The campfire was hard to make. The day before we arrived to the spot it was raining so everything was a little wet, but we still somehow managed to light that fire up. That friend of mine I mentioned is an official scout, so he knew what and how to do it the best way. We didn’t sleep that night at all. We had 3 bottles of wine, not much, but that was high quality wine we had, so it turned out fun without anyone being really out of control. The next day we were a little sleepy but we went to swim again and that was like a cold shower in the morning. We spent half of the day at the shore. A little bit of sun and swimming, a little bit of having fun and all. I’ve returned home approximately at 6 pm yesterday. My shoes were full of sand, my body wanted a nice warm shower and my mind wanted to sleep. I’m really happy we did that. In fact it was so good that we decided to repeat that in 2 weeks. Well, I’m looking forward to it!

Just another rainy day…

•August 11, 2008 • 1 Comment

            As long as I have time I’ll post everything can think of. Soon I’ll need to return to my school life, means a lot of studying and a bit of free time which I’ll most likely waist on sleeping.

□ □ □ □ □ □ □

Required task 1: According to the blog excerpt, what made the campfire hard to make?
Required task 2: Please summarize the blog excerpt in two sentences.
The entries are not needed for this.

□ □ □ □ □ □ □

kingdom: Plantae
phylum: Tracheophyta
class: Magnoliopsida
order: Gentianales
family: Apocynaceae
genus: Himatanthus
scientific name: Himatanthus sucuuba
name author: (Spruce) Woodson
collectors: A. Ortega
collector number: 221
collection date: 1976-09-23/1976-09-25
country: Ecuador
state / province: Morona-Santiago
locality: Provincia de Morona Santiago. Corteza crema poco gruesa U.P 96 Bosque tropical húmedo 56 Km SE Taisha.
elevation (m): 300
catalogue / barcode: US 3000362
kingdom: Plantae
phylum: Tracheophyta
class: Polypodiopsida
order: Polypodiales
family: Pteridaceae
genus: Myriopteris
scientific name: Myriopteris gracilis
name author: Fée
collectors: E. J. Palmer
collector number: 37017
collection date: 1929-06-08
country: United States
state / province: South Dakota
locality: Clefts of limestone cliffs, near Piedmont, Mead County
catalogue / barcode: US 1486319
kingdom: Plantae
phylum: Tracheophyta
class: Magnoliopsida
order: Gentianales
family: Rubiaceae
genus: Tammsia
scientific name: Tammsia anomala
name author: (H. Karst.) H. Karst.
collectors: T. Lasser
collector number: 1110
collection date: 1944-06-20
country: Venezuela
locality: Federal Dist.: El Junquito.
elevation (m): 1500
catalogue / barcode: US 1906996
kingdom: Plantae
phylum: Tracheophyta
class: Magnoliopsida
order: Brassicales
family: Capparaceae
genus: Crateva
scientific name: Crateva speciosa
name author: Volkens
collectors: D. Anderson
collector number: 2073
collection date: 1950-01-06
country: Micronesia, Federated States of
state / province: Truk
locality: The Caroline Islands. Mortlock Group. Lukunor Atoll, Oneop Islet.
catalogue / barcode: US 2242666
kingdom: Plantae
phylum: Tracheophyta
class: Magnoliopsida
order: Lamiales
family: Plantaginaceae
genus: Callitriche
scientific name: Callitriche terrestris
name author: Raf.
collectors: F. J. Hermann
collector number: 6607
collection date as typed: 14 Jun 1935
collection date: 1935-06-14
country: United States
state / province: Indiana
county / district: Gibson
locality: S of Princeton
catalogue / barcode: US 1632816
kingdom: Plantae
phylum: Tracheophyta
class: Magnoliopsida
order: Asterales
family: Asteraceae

□ □ □ □ □ □ □

Worked solution 1: It had rained the day before they arrived, so everything was a little wet.

Worked solution 2: Even though everything was a little wet from the previous day's rain, the group managed to light a campfire with help from a friend who is an official scout, then stayed up all night over three bottles of wine and spent half of the next day swimming and relaxing at the shore. The writer got home sandy and sleepy, is really happy about the trip and looks forward to repeating it in two weeks, and notes that school life, with a lot of studying, will soon return.